- Born: 5 August 1855 London
- Died: 24 December 1927 (aged 72)
- Awards: Symons Gold Medal (1914)
- Scientific career
- Fields: meteorology

= William Henry Dines =

English meteorologist (1855–1927)

William Henry Dines BA FRS (5 August 1855 – 24 December 1927) was an English meteorologist.

Dines was born in London, the son of George Dines, also a meteorologist. He was educated at Woodcote House School, Windlesham, and afterwards entered Corpus Christi College, Cambridge, where he obtained a first-class in the mathematical tripos in 1881. He afterwards carried out investigations for the Royal Meteorological Society on the subject of wind forces, and in connexion with this work designed the Dines pressure-tube anemometer.

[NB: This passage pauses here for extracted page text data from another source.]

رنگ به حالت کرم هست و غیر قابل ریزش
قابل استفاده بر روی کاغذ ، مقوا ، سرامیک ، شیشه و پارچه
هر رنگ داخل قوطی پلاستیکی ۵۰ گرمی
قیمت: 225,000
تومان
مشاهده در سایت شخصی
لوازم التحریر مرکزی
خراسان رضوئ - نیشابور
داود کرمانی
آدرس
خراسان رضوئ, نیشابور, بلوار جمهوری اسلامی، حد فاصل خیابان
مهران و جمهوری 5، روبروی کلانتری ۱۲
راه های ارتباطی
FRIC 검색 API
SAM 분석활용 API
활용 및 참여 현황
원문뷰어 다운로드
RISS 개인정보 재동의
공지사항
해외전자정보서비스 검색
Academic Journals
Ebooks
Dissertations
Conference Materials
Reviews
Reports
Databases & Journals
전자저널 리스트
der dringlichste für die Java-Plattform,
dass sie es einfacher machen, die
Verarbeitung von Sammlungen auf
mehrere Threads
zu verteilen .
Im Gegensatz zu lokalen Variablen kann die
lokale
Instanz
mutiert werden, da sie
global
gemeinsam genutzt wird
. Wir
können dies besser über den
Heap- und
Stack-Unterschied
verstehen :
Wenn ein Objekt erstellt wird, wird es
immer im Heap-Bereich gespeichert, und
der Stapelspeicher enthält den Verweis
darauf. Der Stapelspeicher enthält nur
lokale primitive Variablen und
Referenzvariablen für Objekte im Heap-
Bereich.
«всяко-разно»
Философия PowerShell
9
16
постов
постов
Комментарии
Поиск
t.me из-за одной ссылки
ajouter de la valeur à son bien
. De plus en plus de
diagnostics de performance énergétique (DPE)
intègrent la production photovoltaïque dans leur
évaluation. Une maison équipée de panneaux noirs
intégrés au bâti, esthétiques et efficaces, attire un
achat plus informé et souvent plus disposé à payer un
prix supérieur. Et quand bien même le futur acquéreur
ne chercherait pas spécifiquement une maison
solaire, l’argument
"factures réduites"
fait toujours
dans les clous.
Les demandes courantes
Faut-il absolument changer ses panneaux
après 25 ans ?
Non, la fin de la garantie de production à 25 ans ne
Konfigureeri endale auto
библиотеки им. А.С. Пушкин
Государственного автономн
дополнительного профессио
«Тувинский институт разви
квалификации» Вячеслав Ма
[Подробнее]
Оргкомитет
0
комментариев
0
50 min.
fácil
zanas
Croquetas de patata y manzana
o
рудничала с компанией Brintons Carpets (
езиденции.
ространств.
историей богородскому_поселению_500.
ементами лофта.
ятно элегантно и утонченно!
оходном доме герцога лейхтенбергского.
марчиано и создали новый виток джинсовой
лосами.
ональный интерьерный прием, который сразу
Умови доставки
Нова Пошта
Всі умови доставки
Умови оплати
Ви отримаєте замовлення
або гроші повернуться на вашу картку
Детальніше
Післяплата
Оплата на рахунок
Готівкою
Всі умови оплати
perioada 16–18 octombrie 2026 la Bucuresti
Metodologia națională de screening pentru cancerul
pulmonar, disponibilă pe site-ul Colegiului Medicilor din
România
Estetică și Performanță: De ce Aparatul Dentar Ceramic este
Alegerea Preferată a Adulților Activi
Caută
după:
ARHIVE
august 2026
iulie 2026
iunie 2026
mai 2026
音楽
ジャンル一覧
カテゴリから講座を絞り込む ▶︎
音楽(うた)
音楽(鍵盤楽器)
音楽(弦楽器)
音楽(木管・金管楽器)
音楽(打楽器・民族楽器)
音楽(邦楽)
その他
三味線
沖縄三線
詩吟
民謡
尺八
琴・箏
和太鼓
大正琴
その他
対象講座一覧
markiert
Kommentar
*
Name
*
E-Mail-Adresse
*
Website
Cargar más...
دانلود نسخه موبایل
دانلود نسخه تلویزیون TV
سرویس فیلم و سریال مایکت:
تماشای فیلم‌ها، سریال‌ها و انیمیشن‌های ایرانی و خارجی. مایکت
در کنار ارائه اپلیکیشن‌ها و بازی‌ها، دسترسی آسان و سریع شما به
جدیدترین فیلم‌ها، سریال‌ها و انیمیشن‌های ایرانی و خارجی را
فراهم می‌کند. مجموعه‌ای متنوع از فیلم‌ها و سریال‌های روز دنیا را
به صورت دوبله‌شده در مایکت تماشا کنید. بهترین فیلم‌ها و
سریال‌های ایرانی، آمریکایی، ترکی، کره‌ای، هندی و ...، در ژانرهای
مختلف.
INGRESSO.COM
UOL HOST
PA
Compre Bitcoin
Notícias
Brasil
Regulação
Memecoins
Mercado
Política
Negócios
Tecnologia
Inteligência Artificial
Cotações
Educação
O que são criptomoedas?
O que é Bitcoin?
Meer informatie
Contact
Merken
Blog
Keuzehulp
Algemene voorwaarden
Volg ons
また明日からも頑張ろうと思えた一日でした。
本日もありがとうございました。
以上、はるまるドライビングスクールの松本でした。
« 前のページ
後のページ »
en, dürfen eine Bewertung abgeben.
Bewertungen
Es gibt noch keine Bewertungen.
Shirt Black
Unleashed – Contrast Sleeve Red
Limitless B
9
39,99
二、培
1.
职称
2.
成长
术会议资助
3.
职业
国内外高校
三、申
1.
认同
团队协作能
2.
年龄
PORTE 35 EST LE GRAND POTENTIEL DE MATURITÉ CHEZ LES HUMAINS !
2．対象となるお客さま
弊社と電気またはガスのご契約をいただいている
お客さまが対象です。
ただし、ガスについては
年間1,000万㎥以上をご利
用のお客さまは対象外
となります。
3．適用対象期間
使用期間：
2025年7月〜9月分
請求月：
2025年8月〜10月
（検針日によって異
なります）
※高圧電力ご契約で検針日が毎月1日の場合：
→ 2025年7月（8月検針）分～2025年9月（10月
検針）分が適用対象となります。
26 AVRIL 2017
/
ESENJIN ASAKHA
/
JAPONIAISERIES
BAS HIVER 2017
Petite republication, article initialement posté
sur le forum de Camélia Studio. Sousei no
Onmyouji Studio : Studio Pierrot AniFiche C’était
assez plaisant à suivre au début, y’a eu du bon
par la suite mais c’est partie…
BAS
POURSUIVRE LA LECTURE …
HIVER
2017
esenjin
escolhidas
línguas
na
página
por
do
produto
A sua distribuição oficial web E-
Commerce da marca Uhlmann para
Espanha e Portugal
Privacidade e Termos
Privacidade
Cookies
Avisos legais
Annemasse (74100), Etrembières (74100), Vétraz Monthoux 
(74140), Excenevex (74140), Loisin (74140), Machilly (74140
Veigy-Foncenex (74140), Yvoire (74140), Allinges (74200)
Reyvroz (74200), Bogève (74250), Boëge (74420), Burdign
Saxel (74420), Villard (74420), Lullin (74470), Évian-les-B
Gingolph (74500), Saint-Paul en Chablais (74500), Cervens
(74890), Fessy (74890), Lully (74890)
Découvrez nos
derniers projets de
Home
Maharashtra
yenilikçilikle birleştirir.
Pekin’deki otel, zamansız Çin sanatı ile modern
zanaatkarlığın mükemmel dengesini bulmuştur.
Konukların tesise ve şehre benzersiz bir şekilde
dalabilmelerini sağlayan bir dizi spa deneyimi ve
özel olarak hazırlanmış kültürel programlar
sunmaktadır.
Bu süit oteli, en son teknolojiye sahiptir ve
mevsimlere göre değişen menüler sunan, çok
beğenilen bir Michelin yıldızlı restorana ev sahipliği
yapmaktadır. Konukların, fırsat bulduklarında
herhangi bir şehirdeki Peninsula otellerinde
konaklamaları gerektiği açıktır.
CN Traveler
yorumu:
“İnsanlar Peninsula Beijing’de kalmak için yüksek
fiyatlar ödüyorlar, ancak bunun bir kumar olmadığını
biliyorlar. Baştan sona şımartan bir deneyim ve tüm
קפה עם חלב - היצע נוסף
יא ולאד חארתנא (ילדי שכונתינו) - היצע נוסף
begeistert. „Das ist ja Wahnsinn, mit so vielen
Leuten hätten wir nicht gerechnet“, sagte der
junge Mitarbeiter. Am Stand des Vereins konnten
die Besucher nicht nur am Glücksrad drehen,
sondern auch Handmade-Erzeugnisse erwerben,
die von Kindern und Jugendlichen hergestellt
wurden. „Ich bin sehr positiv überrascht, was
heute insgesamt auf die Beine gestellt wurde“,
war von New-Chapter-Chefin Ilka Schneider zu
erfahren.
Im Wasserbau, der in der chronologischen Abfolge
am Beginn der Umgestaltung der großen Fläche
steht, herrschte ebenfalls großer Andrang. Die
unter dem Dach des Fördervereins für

In 1901, he commenced researches into the problems of the upper air, and designed or perfected several instruments for use with kites, as well as a form of the Hargraves box-kite, which proved of great value. In 1905, he was appointed by the Meteorological Office director of experiments in connexion with the investigation of the upper air, and in 1907 designed a meteorograph for use with balloons. He also produced, in conjunction with Dr. Napier Shaw, the microbarograph and a recording mercury barometer, as well as various other instruments. From 1901 to 1902, he was President of the Royal Meteorological Society and in 1905 was elected a Fellow of the Royal Society. Although he was never a full-time academic, he was a member of the International Commission for Scientific Aeronautics, and became an honorary or corresponding member of various foreign scientific societies. He is the author of many important papers on the meteorology of the upper atmosphere which appeared in the Transactions of the Royal Society, the Geophysical Memoirs of the Meteorological Office and elsewhere.

He lived at Pyrton House near Watlington from 1906 to 1913, and at Colne House at Benson from 1913 to 1927. He is remembered in Benson by an Oxfordshire Blue Plaque.

Dines was the father of John Somers Dines, MA, and Lewen Henry George Dines, MA, AMICE. Both sons followed in their father's footsteps as meteorologists.